[Task to complete]
In the entries below, count the lines that include the word "linecap" and reply with the number alone.

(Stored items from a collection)

*** Block opens ***

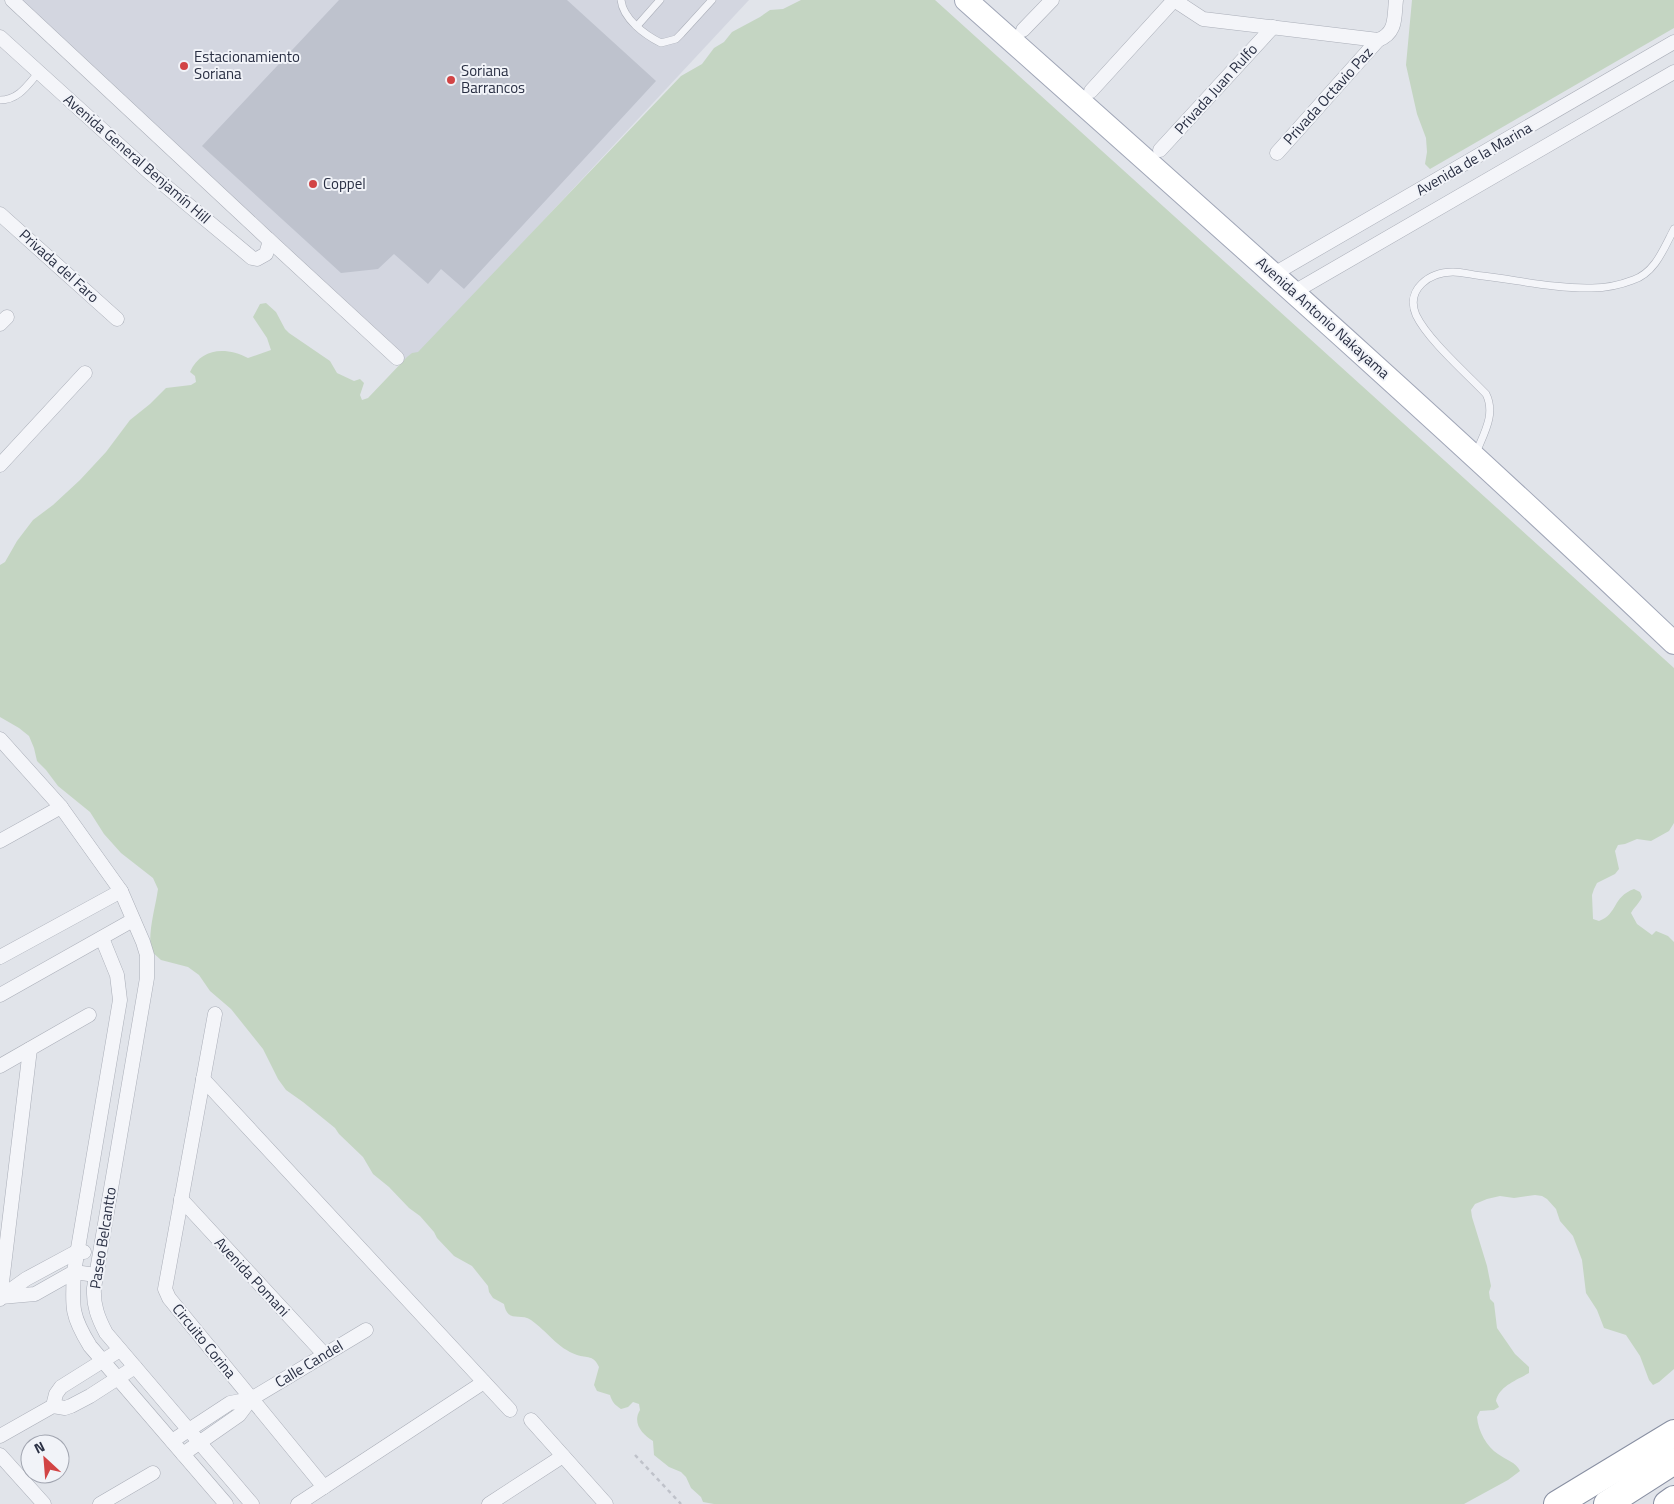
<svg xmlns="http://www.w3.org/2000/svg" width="1674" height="1504" font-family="'Titillium Web',sans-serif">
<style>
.built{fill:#d3d6e0}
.green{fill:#c4d5c2}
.building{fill:#bec2cd}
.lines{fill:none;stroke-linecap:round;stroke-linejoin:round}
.lane-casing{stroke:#aaaeb8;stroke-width:8}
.street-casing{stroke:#aaaeb8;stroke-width:15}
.primary-casing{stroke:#a0a6b7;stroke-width:24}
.highway-casing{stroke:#888fa2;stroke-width:28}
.path{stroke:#bfc2ca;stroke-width:2.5;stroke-dasharray:4 4;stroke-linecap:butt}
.lane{stroke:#f4f5f9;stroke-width:7}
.street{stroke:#f4f5f9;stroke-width:14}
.primary{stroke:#fff;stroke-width:22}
.highway{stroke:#fff;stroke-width:26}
.poi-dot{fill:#d24445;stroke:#f1f3f8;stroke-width:2}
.labels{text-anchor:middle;stroke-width:4;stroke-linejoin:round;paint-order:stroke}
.poi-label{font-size:15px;fill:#292f43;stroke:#f1f3f8;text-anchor:start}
.street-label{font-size:15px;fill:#292f43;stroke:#f1f3f8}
</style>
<rect width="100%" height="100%" fill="#e1e4ea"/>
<!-- built -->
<path class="built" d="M12,0H749L407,367Z"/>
<!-- green -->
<g class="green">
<path d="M801,0H935L1674,668V823L1669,831L1651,841L1637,839L1625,844L1618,845L1615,851L1619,869L1615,874L1597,883L1594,889L1592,895L1593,919L1599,921C1618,914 1612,897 1634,889L1640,892L1642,897C1639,904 1634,907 1631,913L1637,924L1652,935L1656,931L1668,936L1674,942V1369L1659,1382L1653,1385L1649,1380L1640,1356L1626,1335L1604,1328L1597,1310L1586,1293L1582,1260L1573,1236L1560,1221L1556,1209L1547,1199L1542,1196L1535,1195L1514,1198L1500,1196L1487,1199L1475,1204L1471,1210L1472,1217L1487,1266L1491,1286L1489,1292L1490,1299L1494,1303L1497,1328L1515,1354L1529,1367V1373C1517,1380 1499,1386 1496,1401L1499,1407L1494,1410L1480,1411L1477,1417C1478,1431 1487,1447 1498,1454C1506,1460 1516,1462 1520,1471L1508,1480L1464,1504H714L703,1502L701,1497L691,1488L686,1477L681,1472L669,1467L654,1455L653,1441C642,1434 632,1423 640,1410L639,1404L633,1402L628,1407L621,1409C615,1405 612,1402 610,1395L597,1391L594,1385L599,1367C594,1355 587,1358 577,1355C557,1348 547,1331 531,1320C520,1312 508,1324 504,1304L493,1298L489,1292L488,1286L472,1266L454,1256L437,1238L434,1232L420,1216L409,1208L389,1187L373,1174L363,1157L339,1134L335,1128L303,1102L286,1090L278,1079L263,1049L231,1009L210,991L199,975L188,967L161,960L151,951C148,930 155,910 158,889L153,878L121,853L104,834L90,812L58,786L46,770L37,761L34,748L29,736L19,728L0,717V565L5,562L17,541L33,520L53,505L80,480L106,452L130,420L150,404L166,388L191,385L196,382L195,376L190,372C201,347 227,347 248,358L271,350L267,338L253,317L260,304L266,303L276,312L285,329L289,333L330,361L337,373L354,381L360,379L364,383L360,395L362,400L368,398L407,357L412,353L418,352L681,76L702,64L714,48L724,42L732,32L760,17L770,10L783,9Z"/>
<path d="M1412,0H1674V28L1430,169L1425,164L1427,152L1426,138L1417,114L1406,65Z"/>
</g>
<!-- building -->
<path class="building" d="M339,0H567L656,81L464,289L441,269L428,284L394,254L378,269L341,273L202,146Z"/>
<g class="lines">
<!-- lane casing -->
<g class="lane-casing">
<g id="lane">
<path d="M621,0C623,19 645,35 661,43L676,39L681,34L712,0"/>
<path d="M637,26L660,0"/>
<path d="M0,100C18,100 27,86 38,73"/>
<path d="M1476,453C1484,433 1496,414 1486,394C1466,373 1428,340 1416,315C1405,289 1430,272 1453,272C1462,272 1473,275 1483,276C1517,280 1557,289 1592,288C1605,288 1620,285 1633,280C1655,273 1664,248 1674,229"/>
</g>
</g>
<!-- street casing -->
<g class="street-casing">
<g id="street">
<path d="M1174,0L1203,19L1378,40C1397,33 1394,17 1396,0"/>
<path d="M1023,30L1052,0"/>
<path d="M0,37L150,173L252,258L257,259L266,254L269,244L268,239L12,0"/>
<path d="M1091,91L1174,0"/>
<path d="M1160,150L1273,27"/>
<path d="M1277,153L1378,40"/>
<path d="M0,214L117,319"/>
<path d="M268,239L397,358"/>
<path d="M1274,274L1674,42"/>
<path d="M1294,292L1674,72"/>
<path d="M0,324L7,317"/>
<path d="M0,465L85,373"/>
<path d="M0,739L61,807L121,891L143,942L147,955V978L94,1288C93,1305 98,1318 106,1333L252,1504"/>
<path d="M0,841L61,807"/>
<path d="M102,938L117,975L120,1000L74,1272C72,1307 71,1315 90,1346L226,1504"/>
<path d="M0,957L121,891"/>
<path d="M0,995L133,920"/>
<path d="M215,1014L165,1289L169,1298L324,1487"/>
<path d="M0,1066L89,1015"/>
<path d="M203,1079L510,1410"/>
<path d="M181,1199L324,1354"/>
<path d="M1,1297L26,1279L78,1251L84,1252"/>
<path d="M1,1297L35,1294L74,1272L96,1275"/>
<path d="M0,1299L30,1049"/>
<path d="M53,1406L56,1394L61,1387L120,1350"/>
<path d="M531,1420L606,1504"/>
<path d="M0,1436L53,1406L65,1408L71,1406L90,1396L135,1367"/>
<path d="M172,1441L230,1403L251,1399L366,1330"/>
<path d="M183,1454L239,1415L251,1399"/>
<path d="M0,1455L44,1504"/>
<path d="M100,1504L153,1473"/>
<path d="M298,1504L484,1382"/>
<path d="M489,1504L563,1456"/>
</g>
</g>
<!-- primary casing -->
<g class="primary-casing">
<path id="primary" d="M966,0C1204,212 1443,423 1674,643"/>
</g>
<!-- highway casing -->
<g class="highway-casing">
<g id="highway">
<path d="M1557,1504L1674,1433"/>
<path d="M1607,1504L1674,1461"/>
<path d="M1667,1504L1674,1499"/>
</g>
</g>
<!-- path -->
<path class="path" d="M635,1455L681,1504"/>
<!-- lane -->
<use href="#lane" class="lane"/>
<!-- street -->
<use href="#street" class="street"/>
<!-- primary -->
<use href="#primary" class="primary"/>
<!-- highway -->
<use href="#highway" class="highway"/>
</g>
<!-- markers -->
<g class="poi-dot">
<circle cx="184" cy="66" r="5"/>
<circle cx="451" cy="80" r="5"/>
<circle cx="313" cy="184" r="5"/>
</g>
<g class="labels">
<!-- poi labels -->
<g class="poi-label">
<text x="194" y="62">Estacionamiento<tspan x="194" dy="17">Soriana</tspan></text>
<text x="461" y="76">Soriana<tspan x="461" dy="17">Barrancos</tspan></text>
<text x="323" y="189">Coppel</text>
</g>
<!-- street labels -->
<g class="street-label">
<text transform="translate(1216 89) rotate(-48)" y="5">Privada Juan Rulfo</text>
<text transform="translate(1328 96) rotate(-48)" y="5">Privada Octavio Paz</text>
<text transform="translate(137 159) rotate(41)" y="5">Avenida General Benjamín Hill</text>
<text transform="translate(1474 159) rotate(-30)" y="5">Avenida de la Marina</text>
<text transform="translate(59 266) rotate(42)" y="5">Privada del Faro</text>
<text transform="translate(1323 318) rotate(42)" y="5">Avenida Antonio Nakayama</text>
<text transform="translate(103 1238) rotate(-81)" y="5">Paseo Belcantto</text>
<text transform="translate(252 1277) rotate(47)" y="5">Avenida Pomani</text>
<text transform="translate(204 1341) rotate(51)" y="5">Circuito Corina</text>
<text transform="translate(309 1364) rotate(-31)" y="5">Calle Candel</text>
</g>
</g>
<!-- north arrow -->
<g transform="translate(45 1459) rotate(334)"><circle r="24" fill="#f1f3f8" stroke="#a1a5b0"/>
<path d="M0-4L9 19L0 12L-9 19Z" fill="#d24445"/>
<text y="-8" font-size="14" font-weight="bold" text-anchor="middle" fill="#292f43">N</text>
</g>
</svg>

*** Block closes ***

[Exercise response]
2